— START Text shown —

Just some notes to myself for later.
I want a little better sounding audio on screencasts so I dusted off the firewire soundcard I got a few years ago for recording bass tracks.
This model FireBox 24-bit/96kHz from PreSonus worked great for me on audio production stuff several years ago, but at the time I could give jackd and friends a realtime kernel to have their way with.
Now, I don’t really have the spare hardware to dedicate to a RT audio setup…
gotta run several ubuntu server VMs for work and can’t really hand the whole
shebang over to jack every time I wanna record something.
Here’s my attempt to do it without realtime priorities… I’ll track my progress here.
The quick and the dirty…
Starting from a Natty desktop.
install jack
# apt-get install jackd
when the installer asks to do realtime by default, I said no.
Note that I installed ffado-mixer-qt4 ffado-tools ffado-dbus-server
earlier trying to get this to work with pulse, without jack… but gave up.

— END Text shown —

• [Set of tasks]
• 1. Which package names appear in the soundcard notes as having been installed? List every one.
• 2. Could you transcribe the soundcard notes starting with "I want a little" and going on through "wanna record something."?
Answer using only the soundcard notes.

— START Material provided —

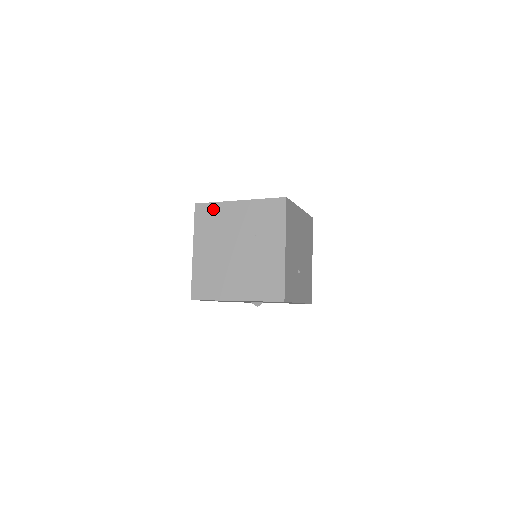
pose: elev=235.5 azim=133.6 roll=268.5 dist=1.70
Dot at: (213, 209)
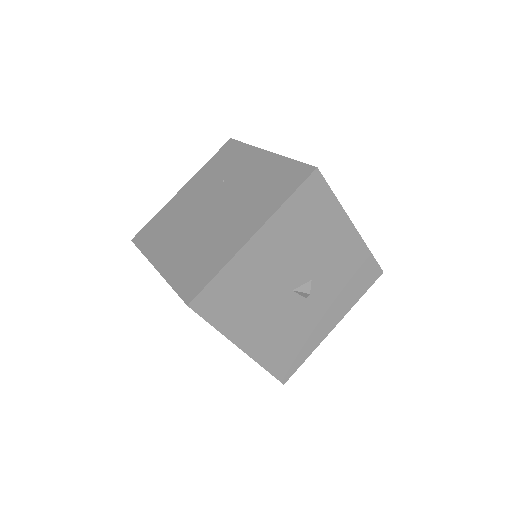
Dot at: (156, 220)
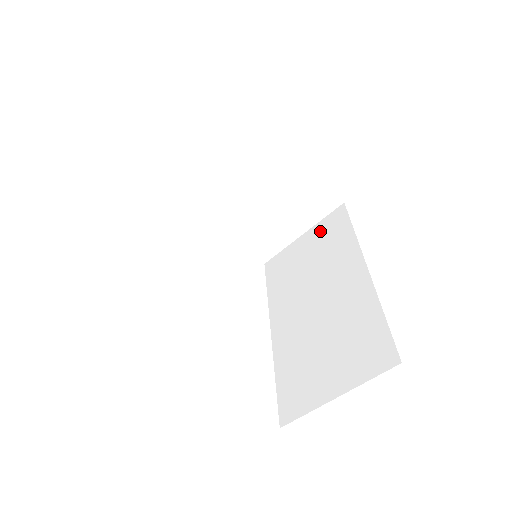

— END Material provided —

• [The responses]
• 1. jackd, ffado-mixer-qt4, ffado-tools, ffado-dbus-server

• 2.
I want a little better sounding audio on screencasts so I dusted off the firewire soundcard I got a few years ago for recording bass tracks.
This model FireBox 24-bit/96kHz from PreSonus worked great for me on audio production stuff several years ago, but at the time I could give jackd and friends a realtime kernel to have their way with.
Now, I don’t really have the spare hardware to dedicate to a RT audio setup…
gotta run several ubuntu server VMs for work and can’t really hand the whole
shebang over to jack every time I wanna record something.